The Securities and Exchange Board of India (SEBI) earlier this month passed a significant order relating to the country’s largest stock exchange, the National Stock Exchange (NSE) of India. As the markets regulator, whose primary mandate is to ‘protect the interests of investors in securities’, SEBI’s 190-page order raises more questions than it resolves. In particular, it spotlights the regulator’s tardiness in adjudicating a sensitive matter involving the manner of appointment of a top-level NSE official as well as possible regulatory violations by the then CEO and MD Chitra Ramkrishna in sharing confidential internal information with an unknown person. By SEBI’s own admission, the first complaint alleging governance issues in the NSE’s April 2013 appointment of Anand Subramanian as Chief Strategic Adviser was received in December 2015. After an exchange of e-mails on the issue between the regulator and the NSE in 2016, SEBI tasked the exchange’s board with determining if there had been violations of norms. To be sure, SEBI acknowledges that it was hamstrung by the NSE’s dilatory approach in responding to its missives.

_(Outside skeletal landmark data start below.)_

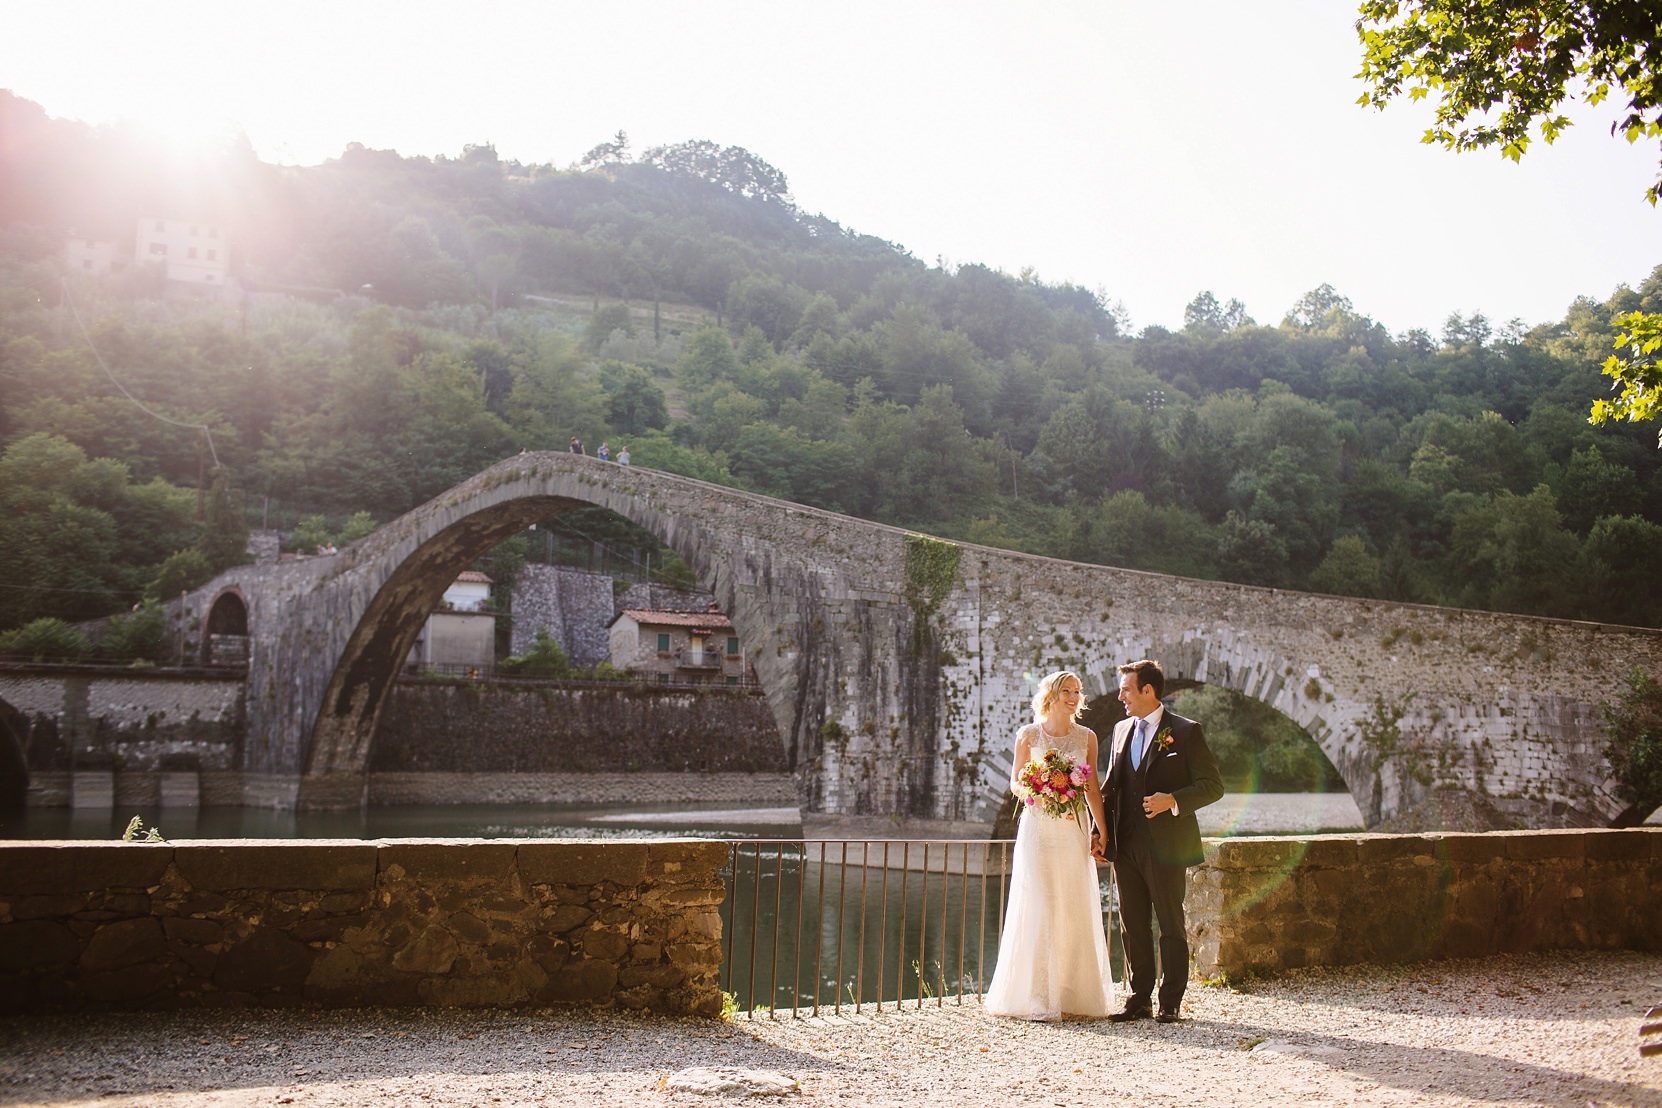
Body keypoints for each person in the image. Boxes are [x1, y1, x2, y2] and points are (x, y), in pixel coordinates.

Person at [1094, 659, 1224, 1024]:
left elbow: (1213, 786)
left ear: (1147, 691)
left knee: (1169, 922)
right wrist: (1097, 830)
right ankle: (1139, 997)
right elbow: (1110, 787)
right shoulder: (1121, 731)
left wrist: (1173, 801)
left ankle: (1171, 1000)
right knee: (1132, 924)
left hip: (1167, 845)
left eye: (1126, 689)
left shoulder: (1185, 731)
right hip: (1126, 844)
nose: (1120, 696)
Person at [984, 670, 1114, 1020]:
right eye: (1067, 691)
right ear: (1052, 695)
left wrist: (1102, 833)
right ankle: (1039, 997)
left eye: (1077, 692)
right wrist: (1036, 787)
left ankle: (1073, 995)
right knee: (1039, 904)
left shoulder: (1086, 737)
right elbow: (1014, 781)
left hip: (1073, 831)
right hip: (1038, 829)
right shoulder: (1027, 734)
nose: (1074, 697)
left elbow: (1092, 789)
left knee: (1072, 905)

That the board of a Market Infrastructure Institution, charged with safeguarding the trust of millions of investors, distressingly failed to exercise crucial oversight over the conduct of its CEO apart, SEBI too hardly covers itself in glory. The regulator spills far too much ink in almost voyeuristically sharing the contents of the e-mail exchanges between Ramkrishna and her ‘unknown guide’ even as it concludes that it is unable to establish any “specific loss caused to investors” by the NSE and Ramkrishna. The onus is now on the market regulatory authority to reaffirm that there are no ‘holy cows’ in its regulatory regime and that it remains laser focused on protecting small investors.